Top of Dataset records
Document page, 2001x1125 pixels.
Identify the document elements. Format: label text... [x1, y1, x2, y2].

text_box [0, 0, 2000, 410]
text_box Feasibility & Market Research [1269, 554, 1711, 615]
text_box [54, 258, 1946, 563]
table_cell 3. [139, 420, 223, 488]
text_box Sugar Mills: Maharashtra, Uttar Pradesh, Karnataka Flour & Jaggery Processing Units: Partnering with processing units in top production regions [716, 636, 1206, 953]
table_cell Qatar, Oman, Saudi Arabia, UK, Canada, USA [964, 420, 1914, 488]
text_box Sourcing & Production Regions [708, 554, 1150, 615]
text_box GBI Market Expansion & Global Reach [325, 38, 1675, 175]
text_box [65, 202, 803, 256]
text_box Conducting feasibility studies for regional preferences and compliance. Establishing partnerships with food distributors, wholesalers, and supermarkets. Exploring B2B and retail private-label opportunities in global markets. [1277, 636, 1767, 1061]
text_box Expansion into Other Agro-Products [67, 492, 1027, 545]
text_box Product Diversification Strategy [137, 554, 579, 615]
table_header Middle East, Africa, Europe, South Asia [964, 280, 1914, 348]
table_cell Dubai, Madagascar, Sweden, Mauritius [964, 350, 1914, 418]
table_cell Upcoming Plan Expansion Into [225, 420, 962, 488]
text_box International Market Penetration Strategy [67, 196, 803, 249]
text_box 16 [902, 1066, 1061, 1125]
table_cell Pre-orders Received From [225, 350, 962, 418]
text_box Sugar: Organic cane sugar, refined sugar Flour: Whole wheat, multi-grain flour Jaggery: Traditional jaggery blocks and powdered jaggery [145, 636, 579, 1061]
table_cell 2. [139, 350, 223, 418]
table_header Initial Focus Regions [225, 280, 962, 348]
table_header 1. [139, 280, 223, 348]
Bottom of Dataset records
What you are asked to do – Each line above should appear again, reproduced exactly.

Solved exercise –
Document page, 2001x1125 pixels.
Identify the document elements. Format: label text... [x1, y1, x2, y2].

text_box [0, 0, 2000, 410]
text_box Feasibility & Market Research [1269, 554, 1711, 615]
text_box [54, 258, 1946, 563]
table_cell 3. [139, 420, 223, 488]
text_box Sugar Mills: Maharashtra, Uttar Pradesh, Karnataka Flour & Jaggery Processing Units: Partnering with processing units in top production regions [716, 636, 1206, 953]
table_cell Qatar, Oman, Saudi Arabia, UK, Canada, USA [964, 420, 1914, 488]
text_box Sourcing & Production Regions [708, 554, 1150, 615]
text_box GBI Market Expansion & Global Reach [325, 38, 1675, 175]
text_box [65, 202, 803, 256]
text_box Conducting feasibility studies for regional preferences and compliance. Establishing partnerships with food distributors, wholesalers, and supermarkets. Exploring B2B and retail private-label opportunities in global markets. [1277, 636, 1767, 1061]
text_box Expansion into Other Agro-Products [67, 492, 1027, 545]
text_box Product Diversification Strategy [137, 554, 579, 615]
table_header Middle East, Africa, Europe, South Asia [964, 280, 1914, 348]
table_cell Dubai, Madagascar, Sweden, Mauritius [964, 350, 1914, 418]
table_cell Upcoming Plan Expansion Into [225, 420, 962, 488]
text_box International Market Penetration Strategy [67, 196, 803, 249]
text_box 16 [902, 1066, 1061, 1125]
table_cell Pre-orders Received From [225, 350, 962, 418]
text_box Sugar: Organic cane sugar, refined sugar Flour: Whole wheat, multi-grain flour Jaggery: Traditional jaggery blocks and powdered jaggery [145, 636, 579, 1061]
table_cell 2. [139, 350, 223, 418]
table_header Initial Focus Regions [225, 280, 962, 348]
table_header 1. [139, 280, 223, 348]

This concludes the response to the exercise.